O núcleo accumbens é essencial no sistema dopaminérgico do cérebro que regula a atividade motora e libera dopamina diante do risco ou da tristeza, excita ou inibe a dopamina que regula emoções e sentimentos.
Faz parte da natureza animal
O prazer, devido ao moralismo herdado do vínculo religioso e político, é visto com desconfiança. Mas é algo fundamental para a construção da identidade humana, tanto quanto a poesia ou a música.
“Se alguém não busca prazer, tem um problema de saúde mental: anedonia. Alguém que não busca diversão chamaria minha atenção. Personalidade tem a ver com gostar de algo. E cada droga produz formas de prazer”, diz Peyraube.
Todos os animais buscam prazer nas drogas. O álcool é o mais difundido nas espécies animais. Tanto na selva, quanto nas cidades, é a maneira mais fácil de ficar chapado.
Girafas e elefantes percorrem dezenas de quilômetros para encontrar frutas fermentadas. Musaranhos pegam frutos da palmeira para se embebedar. As renas gostam da amanita muscaria (cogumelo que possui psilocibina), as onças da Amazônia comem a raiz de yagué, com a qual se prepara a ayahuasca, e insetos e roedores são pragas frequentes na papoula (planta com a qual se produz o ópio).
Existe uma lista de animais que procuram estados alterados.
“Filogeneticamente, nosso cérebro vem evoluindo, principalmente na linha dos mamíferos para buscar o prazer e evitar a dor”, comenta Bouso.
“A história biológica sugere que buscar a intoxicação por drogas é uma grande força motivadora do comportamento. Nossos sistemas nervosos, como os de roedores e primatas, são programados para responder a intoxicantes químicos da mesma maneira que às recompensas de comida, bebida e sexo”, escreveu Ronald Siegel – neurofarmacologista da Universidade da Califórnia – em seu livro Intoxication: The Universal Urge of Mind-Altering Substances.
Portanto, gostamos das drogas porque elas causam sensações boas (até se tornarem perigosas), porque há uma força motriz que nos leva a usá-las.

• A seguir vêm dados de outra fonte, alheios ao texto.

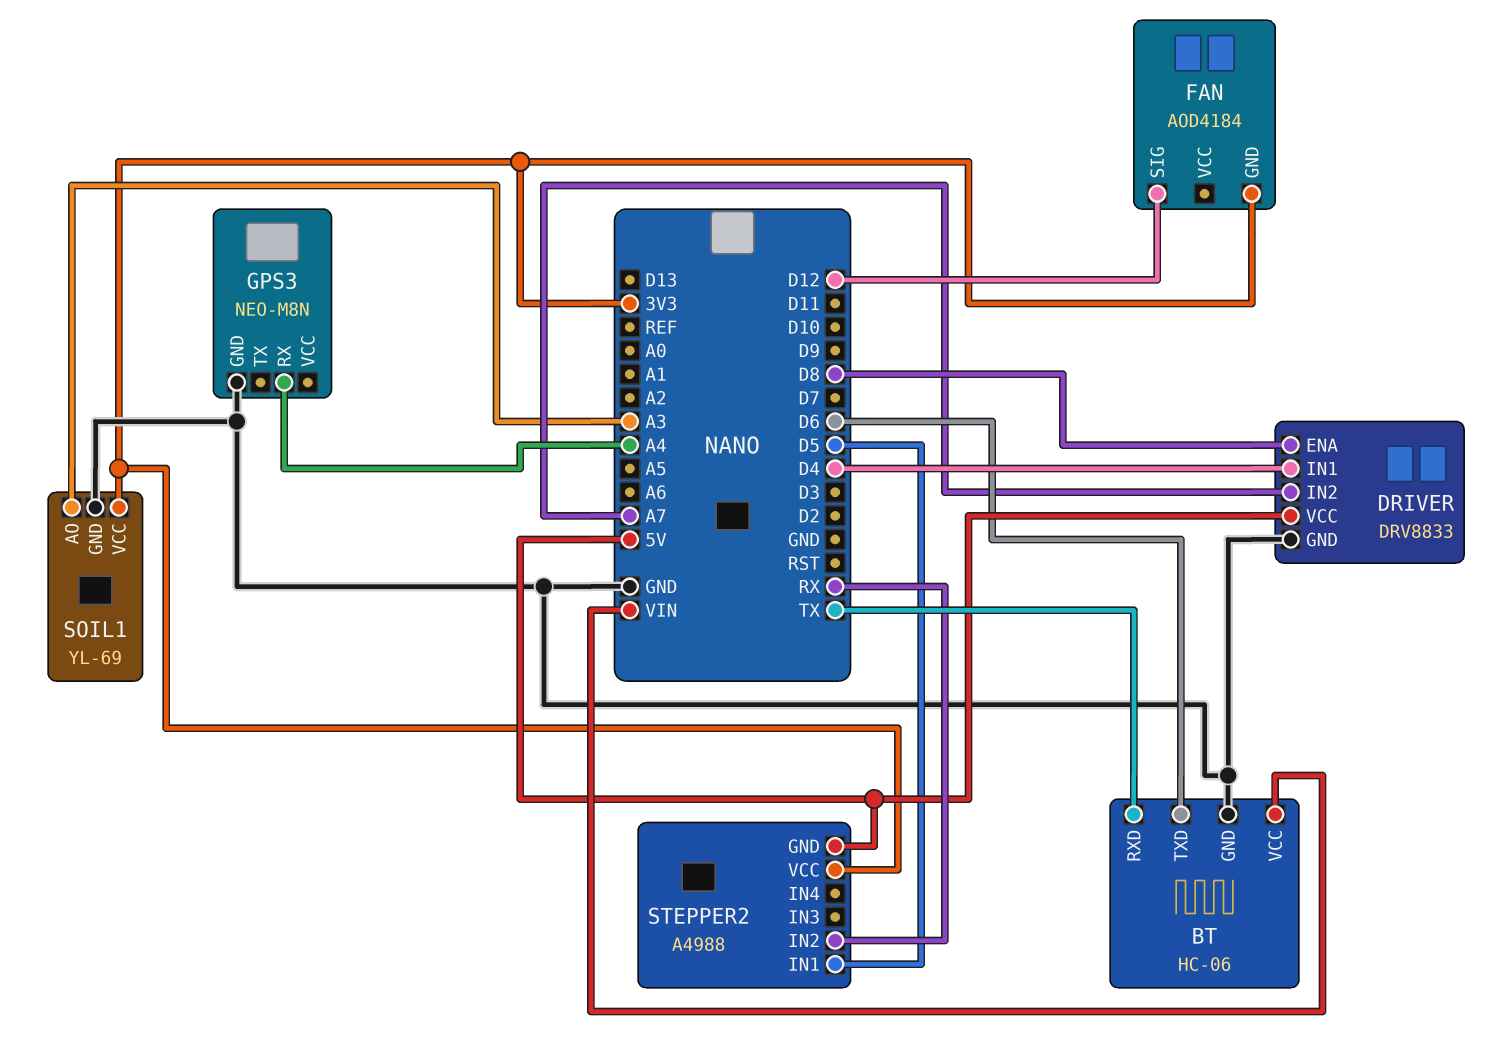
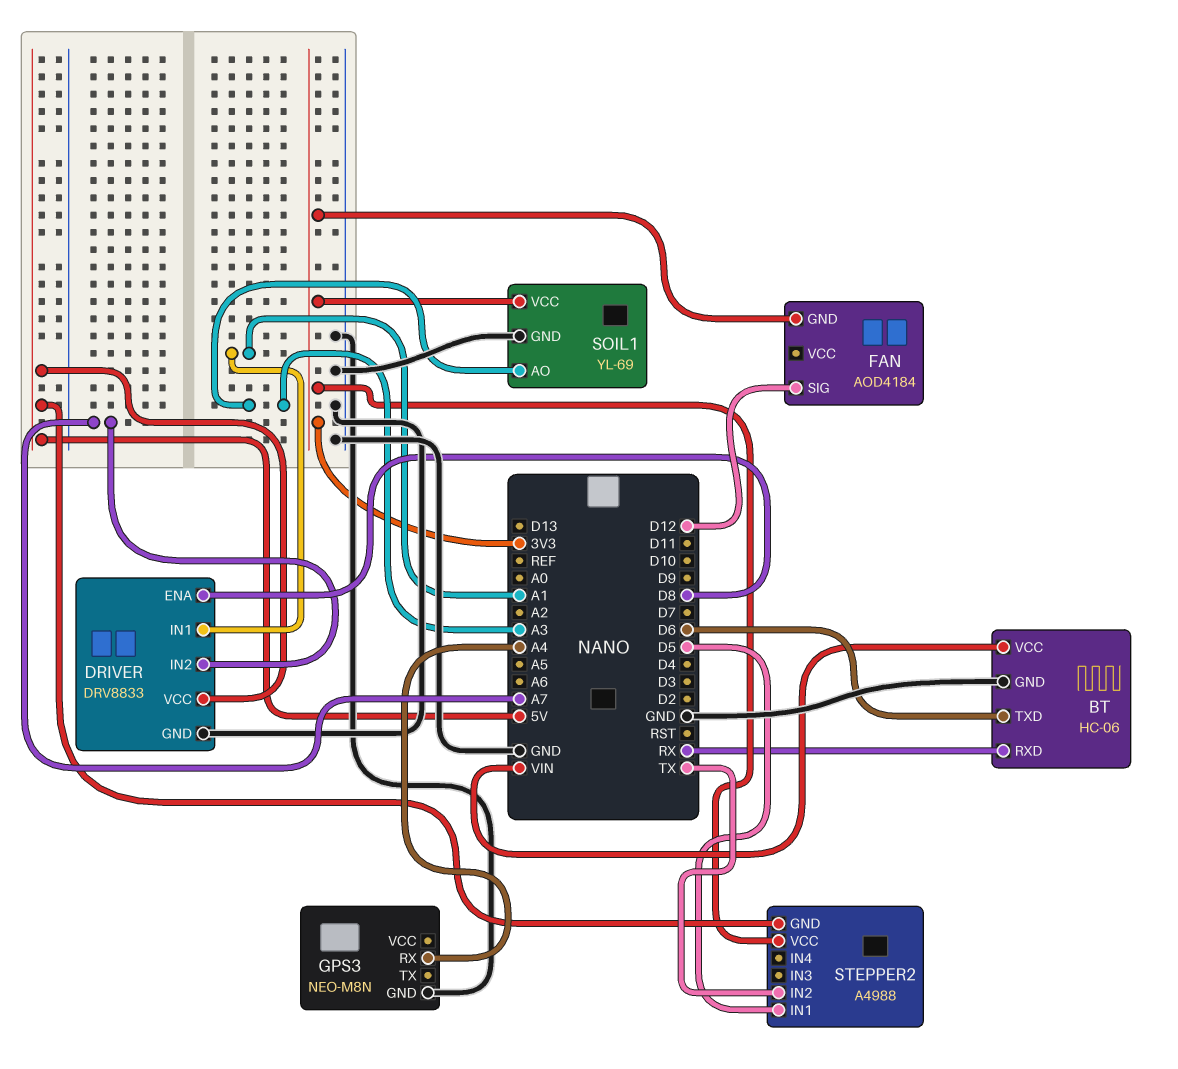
BT pin RXD: TX -> RX
DRIVER pin IN1: D4 -> A1
STEPPER2 pin IN2: RX -> TX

Porque satisfazem a insatisfação mesmo que momentaneamente, porque ativam a biologia animal, porque temos receptores para absorvê-las e um fígado para purificá-las.
Porque elas são um veículo para socializar e festejar. E, principalmente, porque existem receptores químicos, neurotransmissores e o sistema dopaminérgico.